To understand the situation of these nurses, the intersectional approach can be utilized. One concept is about oppression and privilege. A newcomer in a given community may experience oppression based on social and historical category, for example, ethnicity, however, may experience privilege based on others, such as gender orientation. It is crucial to discriminate against an individual social category but only to identify an individual and not to assume that all members of the group will share the same perspective. Amidst the oppression and discrimination, it is important to understand how an individual newcomer’s experience is impacted by multiple aspects of their personality. The intersectional approach can help overcome these barriers and aid overseas nurses in making sound decisions toward their progress. Moreover, with the growing demands in the healthcare field, much attention is needed to render culturally competent and evidence-based practice.

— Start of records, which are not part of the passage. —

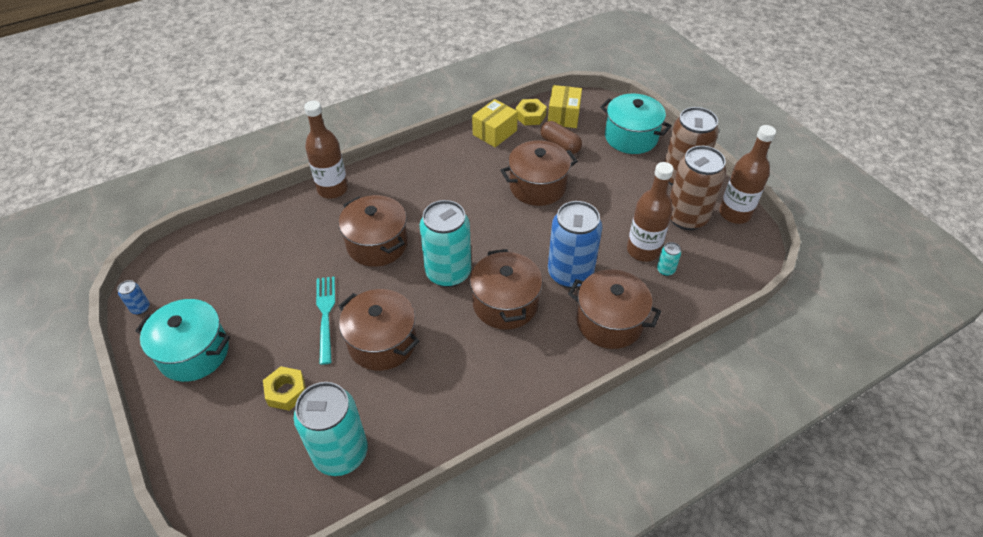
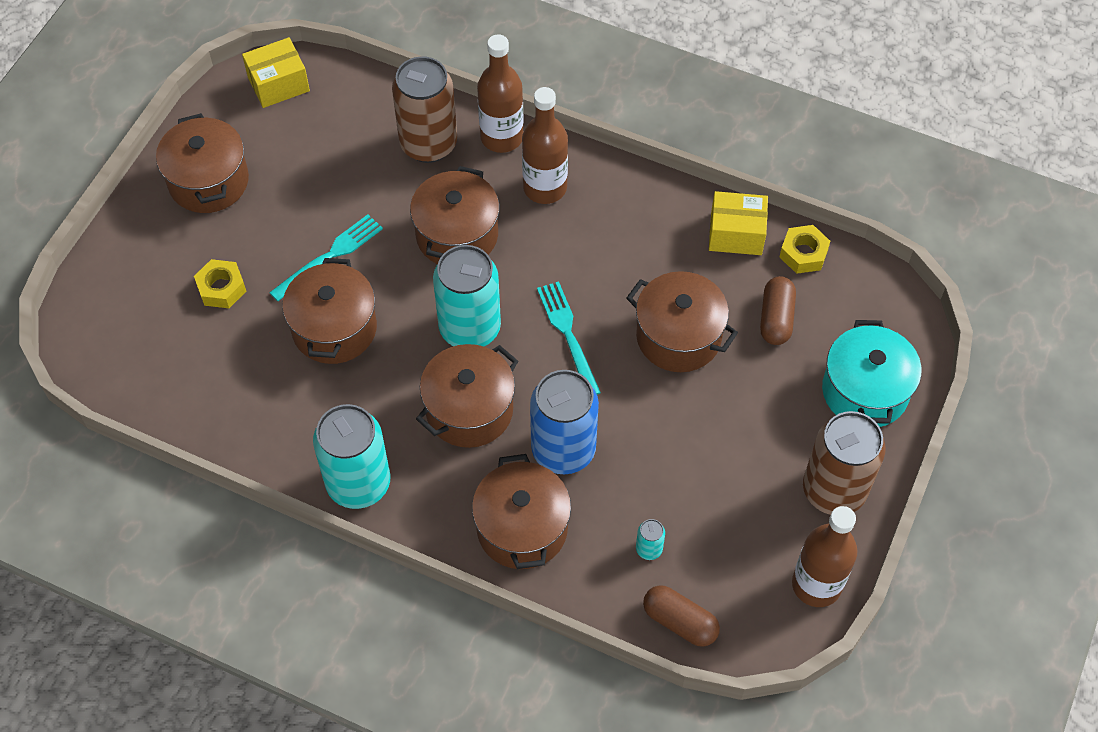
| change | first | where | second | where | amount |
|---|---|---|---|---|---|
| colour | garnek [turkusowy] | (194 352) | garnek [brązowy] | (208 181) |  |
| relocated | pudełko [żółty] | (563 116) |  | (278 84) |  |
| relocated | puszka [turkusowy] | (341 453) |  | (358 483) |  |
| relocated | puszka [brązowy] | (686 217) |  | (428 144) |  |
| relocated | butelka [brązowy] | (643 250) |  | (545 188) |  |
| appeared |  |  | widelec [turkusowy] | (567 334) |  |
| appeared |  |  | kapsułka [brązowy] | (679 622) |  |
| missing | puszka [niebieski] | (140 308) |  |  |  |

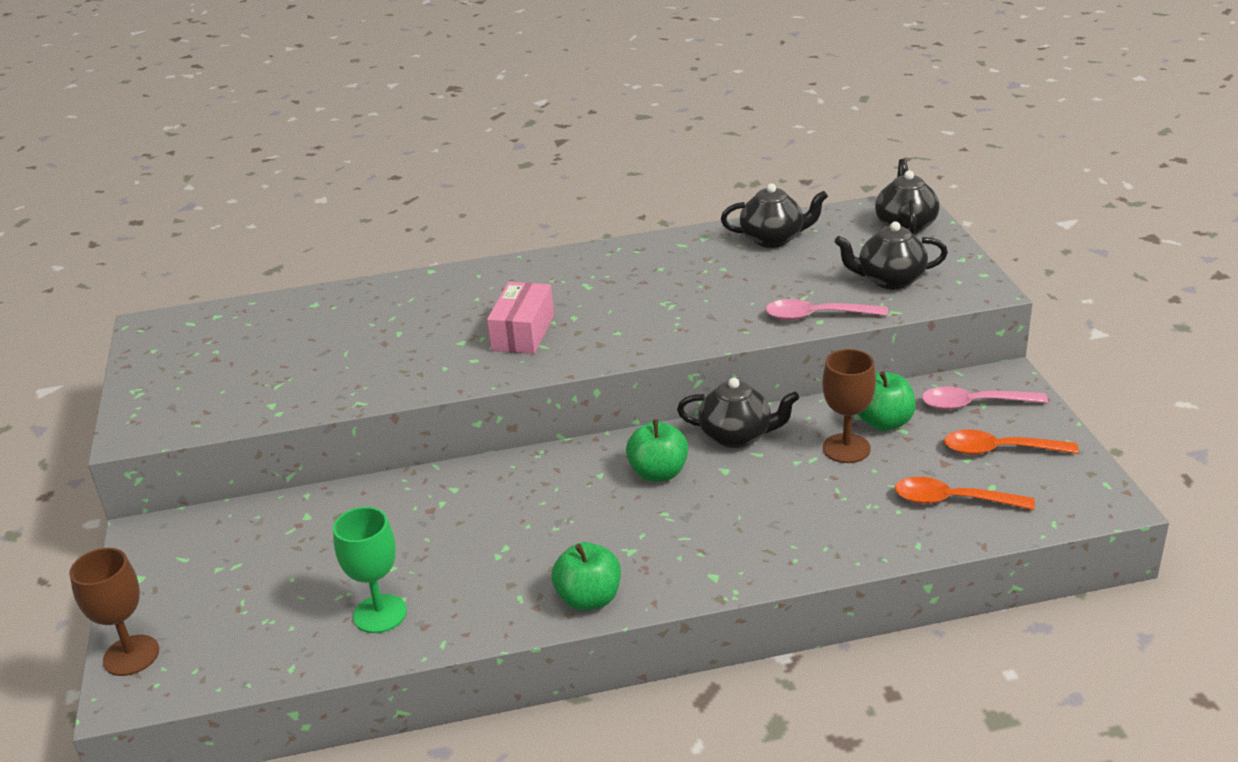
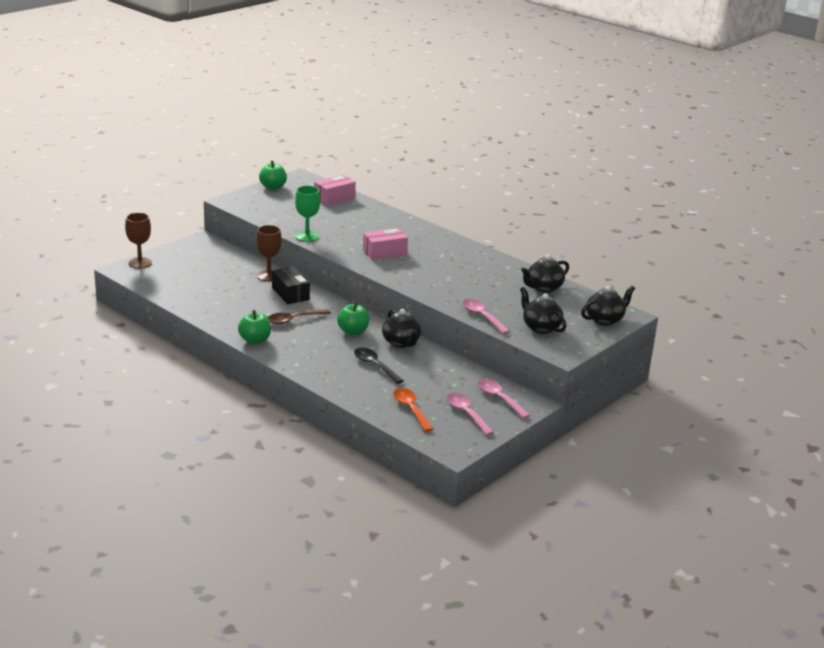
| change | first | where | second | where | amount |
|---|---|---|---|---|---|
| relocated | kielich [brązowy] | (846 448) |  | (269 276) |  |
| relocated | jabłko [zielony] | (884 422) |  | (273 187) |  |
| appeared |  |  | łyżka [brązowy] | (294 320) |  |
| appeared |  |  | pudełko [czarny] | (290 294) |  |
| relocated | kielich [zielony] | (380 614) |  | (307 236) |  |
| appeared |  |  | pudełko [różowy] | (334 198) |  |
| appeared |  |  | łyżka [czarny] | (375 366) |  |
| colour | łyżka [pomarańczowy] | (999 450) | łyżka [różowy] | (466 413) |  |
| spun | imbryk [czarny] | (773 239) |  | (543 288) | 90 degrees clockwise |

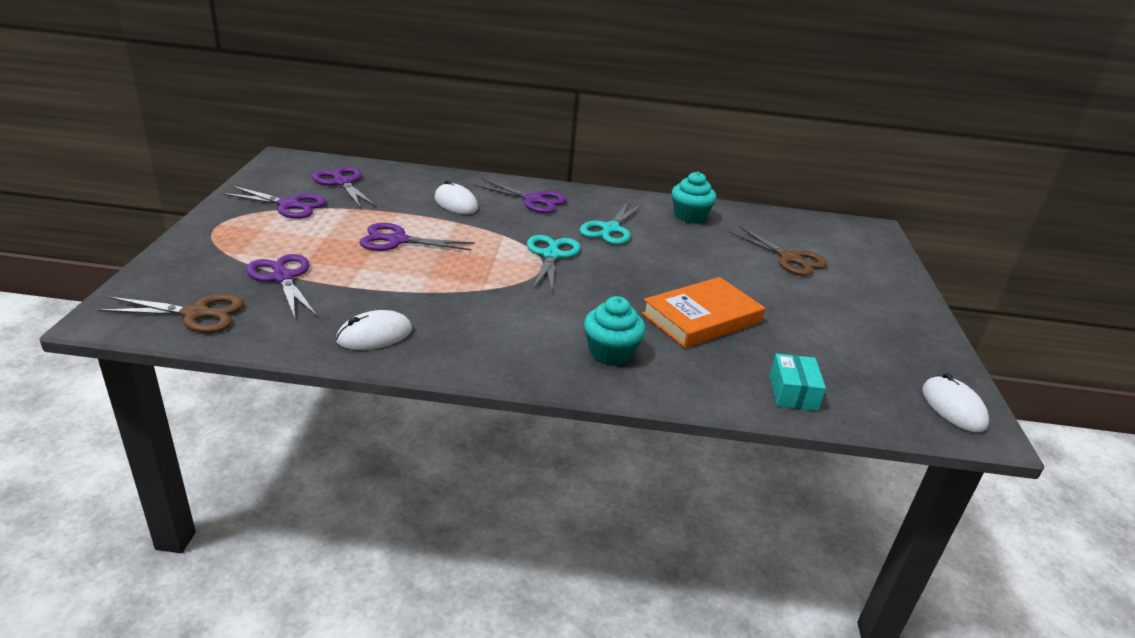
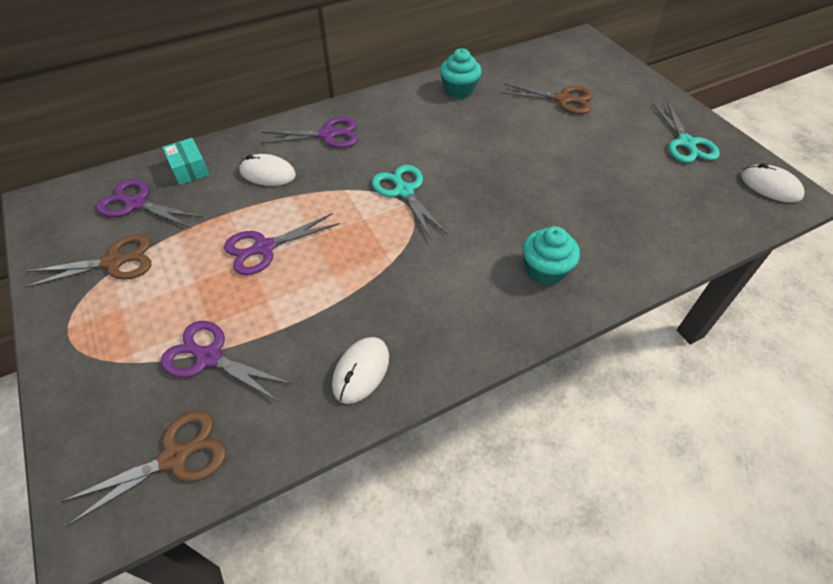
| change | first | where | second | where | amount |
|---|---|---|---|---|---|
| colour | nożyczki [fioletowy] | (289 205) | nożyczki [brązowy] | (114 262) |  |
| relocated | pudełko [turkusowy] | (793 393) |  | (189 169) |  |
| relocated | nożyczki [turkusowy] | (610 229) |  | (686 143) |  |
| missing | książka [pomarańczowy] | (701 318) |  |  |  |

Intersectional analysis is required to comprehend and integrate these aspects into varied differences and the framework of power and oppression. Moreover, Intersectionality gives voice to those who are directly impacted or excluded from conventional communication. Influenced communities make the most influential leaders and play a crucial role in the movement for social justice. Valuing a voice means allowing those who are affected to change and develop policies through their experiences. It endeavors to cooperate with people from diverse communities or sectors to promote any transformative variation.
The paper discusses the experiences of immigrant nurses and the incorporation of the intersectional approach to address the issues of social and health inequalities among vulnerable and marginalized populations. By utilizing the lens of intersectionality, healthcare professionals can consider varied outcomes and overcome the division between individuals and organizations when delivering quality healthcare and promoting evidence-based practice. It can offer a comprehensive solution to health inequalities through collaboration amongst the healthcare disciples.
References
- Flynn, K. (2018). ‘Hotel Refuses Negro Nurse’: Gloria Clarke Baylis and the Queen Elizabeth Hotel. Canadian Bulletin of Medical History, 35(2), 278-308.
- Ronquillo, C. (2012) Leaving the Philippines: Oral histories of nurses’ transition to Canadian nursing practice. Canadian Journal of Nursing Research, 44(4), 96-115.